CCL2 (MCP-1) and CCL5 (RANTES) are pro-inflammatory chemokines that mediate neuroimmune responses to acute insults, and aspects of brain injury and neurodegenerative diseases; however, a blood-to-brain transport system has not been evaluated for either chemokine in vivo. Therefore, Quaranta et al. determined whether CCL2 and CCL5 in blood can cross the intact BBB and enter the brain. Using CD-1 mice, they found that 125I-labeled CCL2 and CCL5 crossed the BBB, and entered the brain parenchyma. They next aimed to identify the mechanisms of 125I-CCL2 and 125I-CCL5 transport in an in-situ brain perfusion model. They found that both heparin and eprodisate inhibited brain uptake of 125I-CCL2 and 125I-CCL5 in situ, whereas antagonists of their receptors, CCR2 or CCR5 respectively, did not, suggesting that heparan sulfates at the endothelial surface mediate BBB transport. Finally, they showed that CCL2 and CCL5 transport across the BBB increased following a single injection of 0.3mg/kg lipopolysaccharide. These data demonstrate that CCL2 and CCL5 in the brain can derive, in part, from the circulation, especially during systemic inflammation. Further, binding to the BBB-associated heparan sulfate is a mechanism by which both chemokines can cross the intact BBB, highlighting a novel therapeutic target for treating neuroinflammation.The work demonstrates that CCL2 and CCL5 can cross the intact BBB, and that transport is robustly increased during inflammation. These data suggest that circulating CCL2 and CCL5 can contribute to brain levels of each chemokine. They further showed that the transport of both chemokines is inhibited by heparin and eprodisate, suggesting that CCL2/CCL5-heparan sulfate interactions could be therapeutically targeted to limit accumulation of these chemokines in the brain ¹⁾.
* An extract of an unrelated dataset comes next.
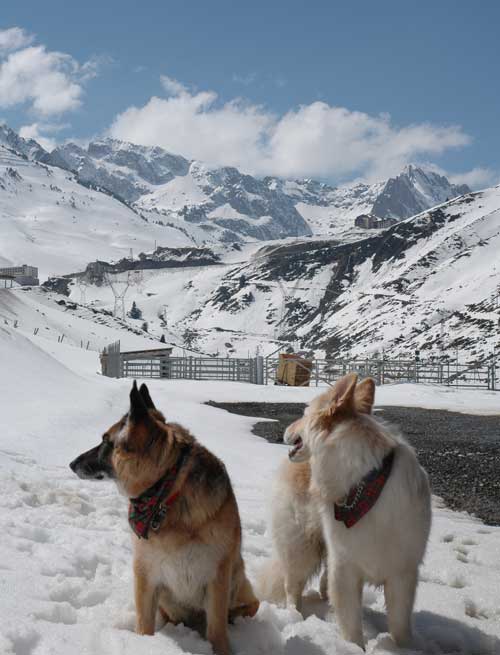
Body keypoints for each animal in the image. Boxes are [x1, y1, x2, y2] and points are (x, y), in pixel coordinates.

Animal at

Pro-inflammatory chemokines CCL5 and CXCL6 are released by induced degenerative discs, and CCL5 has been associated with discogenic back pain. A case-control study was performed, based on the Hong Kong Disc Degeneration Population-Based Cohort of Southern Chinese, to investigate if systemic levels of CCL5 and CXCL6 were elevated in subjects with disc degeneration compared to non-degenerated individuals. Eighty subjects were selected, 40 with no disc degeneration (control group; DDD score 0) and 40 with moderate/severe disc degeneration (disc degeneration group; DDD score ≥5) as noted on MRI. Subjects were matched for age, sex, body mass index and workload. Blood plasma samples were obtained from each individual, and levels of CCL5 and CXCL6 were measured. Secondary phenotypes of lumbar disc displacement and cervical disc changes were also assessed. CCL5 concentrations were significantly increased in the disc degeneration (mean: 19.8 ng/mL) compared to the control group (mean: 12.8 ng/mL) (p = 0.015). The degeneration group demonstrated higher levels of CXCL6 (mean: 56.9 pg/mL) compared to the control group (mean: 43.4 pg/mL) (p = 0.010). There was a trend towards elevated CCL5 levels with disc displacement in the degeneration group (p = 0.073). Cervical disc degeneration was not associated with elevated chemokine levels (p > 0.05). This is the first study to note that elevated systemic CCL5 and CXCL6 were associated with moderate/severe lumbar disc degeneration, further corroborating tissue studies of painful discs. These chemokines may be systemic biomarkers for the diagnosis and monitoring of disc degeneration ²⁾.